130 – Epílogo
Sinceramente nem sei bem o que dizer. Mais do que já disse, ao longo destas 130 crónicas. Que foi uma viagem maravilhosa? Sim. Creio que não há dúvidas sobre isso. Que está no top das minhas melhores viagens? Sim, também é verdade e não há dúvidas sobre isso.
Que quero lá voltar, e conhecer o noroeste da China, já que agora conheci um pouco do sul e do nordeste? Sim, hei de ir àquela região norte, mesmo fora da China, como é o caso da Mongólia.
Sobre isto não há dúvidas.
Sobre a China propriamente dita.
Eu criei uma nova perspetiva da China. Percebi que nós somos mais fechados em relação aos chineses, do que os chineses são em relação a nós, ocidentais. Descobrir isto foi algo muito curioso. E sem dúvida que se deve à nossa experiência ocidental. As lojas chinesas, os vistos dourados chineses, os BMW’s dos chineses. Fechámo-nos. Os chineses estão a invadir-nos – dizem as pessoas. A própria comunidade chinesa em Portugal fecha-se muito, também. São raros os casos de misturas. Mas na China, eu a andar de bicicleta por aquelas terras, ninguém me disse que eu estava a invadi-los. Pelo contrário, receberam-me nas suas casas, convidaram-me para sentar-me às suas mesas. A experiência que têm é totalmente oposta à nossa, no mundo ocidental. Estão mais isolados, o governo chinês protege-se muito, fecha a sua economia, e não deixa passar a informação.
Sobre a sua cultura e modo de vida, há muitos fantasmas do passado que é preciso esclarecer, enfrentar e superar. E aprender com os erros. Eu sou otimista por natureza, tenho tendência para vislumbrar o lado bom das coisas, pelo que vou optar por ser otimista também em relação ao notório desenvolvimento da China, e à bondade inata que vi nos chineses – na população em geral.
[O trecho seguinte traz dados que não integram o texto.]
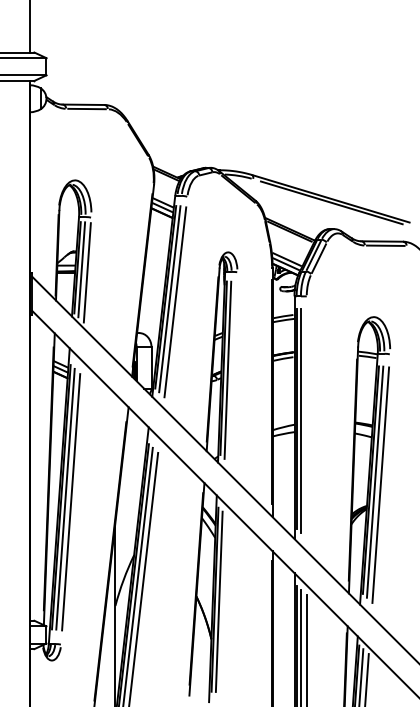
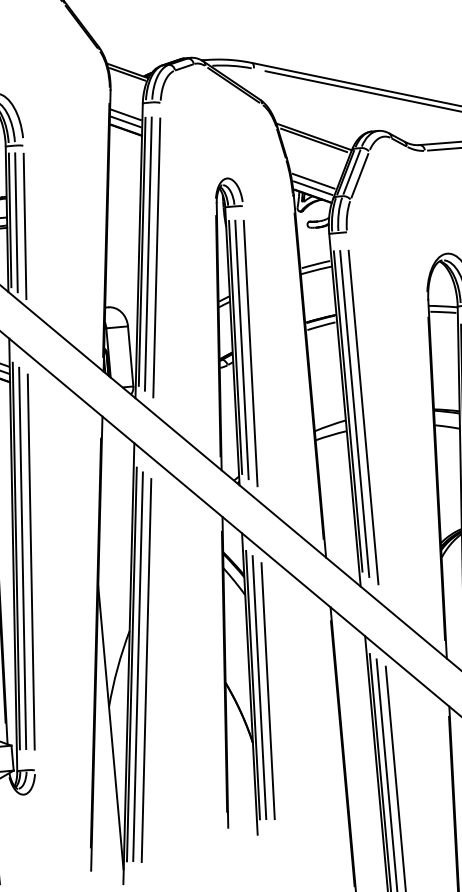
line: (233, 373) -> (250, 353), added
line: (306, 423) -> (363, 417), added
line: (224, 604) -> (267, 690), added

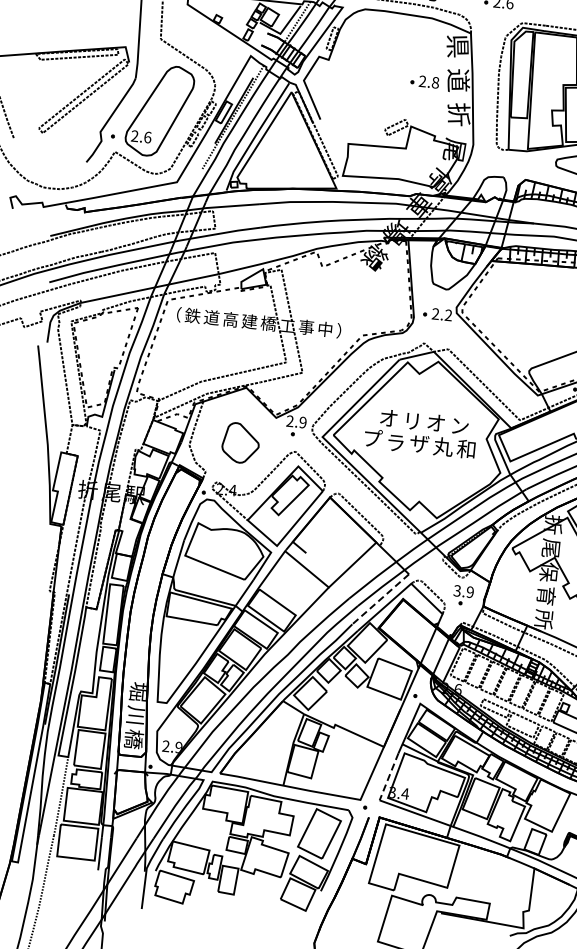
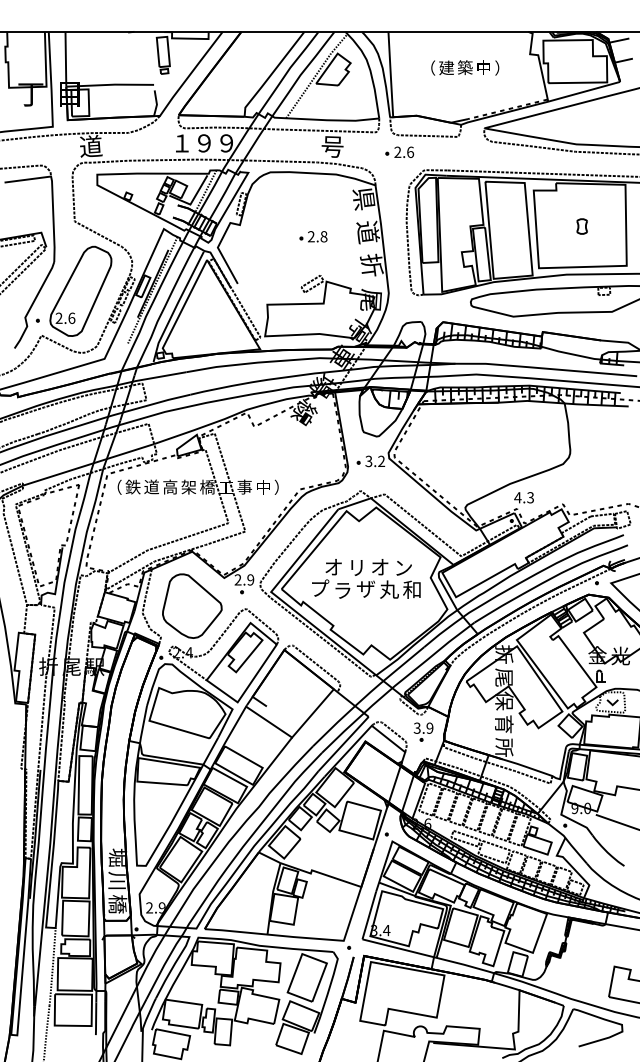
part: (424, 81) -> (313, 236), moved
text: (435, 314) -> (368, 461), 2.2 -> 3.2
text: (249, 320) -> (188, 486), 建 -> 架
part: (241, 442) -> (192, 605), size x1.67
line: (380, 598) -> (343, 743), dashed -> solid
line: (389, 776) -> (369, 915), dashed -> solid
A falta de liberdade de expressão é uma drama ainda a resolver, mas vêem-se sinais de melhoria nítidos. Não disse o historiador Frank Dikottër (crónica 123) que “O acesso a esses arquivos teria sido inimaginável mesmo há 10 anos, mas uma revolução silenciosa tem ocorrido nos últimos anos, uma vez que vastos documentos foram gradualmente desclassificados.”?
Não me deixaram andar livremente por todo o lado, a fazer perguntas que antes seriam consideradas indiscretas? Sim, deixaram-me em paz. Espiolhei tudo. Bisbilhotei tudo. Falei com toda a gente. Não andaram guardas nenhuns atrás de mim. Meti-me por onde quis, na bicicleta. E escrevi agora tudo o que me apeteceu – por enquanto continuo viva… Há melhorias, portanto. Mas sim, se escrevesse isto na China, seria convidada a sair, certamente. Ou pior.
A educação da população no sentido de torná-la mais participativa na vida do país, da sociedade e da economia em geral, também é importante. As pessoas não percebem que têm direito a escolher. Coisas tão simples como se os Hukous (crónica 63) devem existir ou não. Aceitam passivamente que estas decisões sejam tomadas, e resignam-se. Ainda não perceberam que podem dizer “não”. Não queremos.
Enfim. Veremos como estará a China – e o mundo – daqui a uns cem anos. (Não veremos porque já estaremos mortos, mas alguém verá por nós).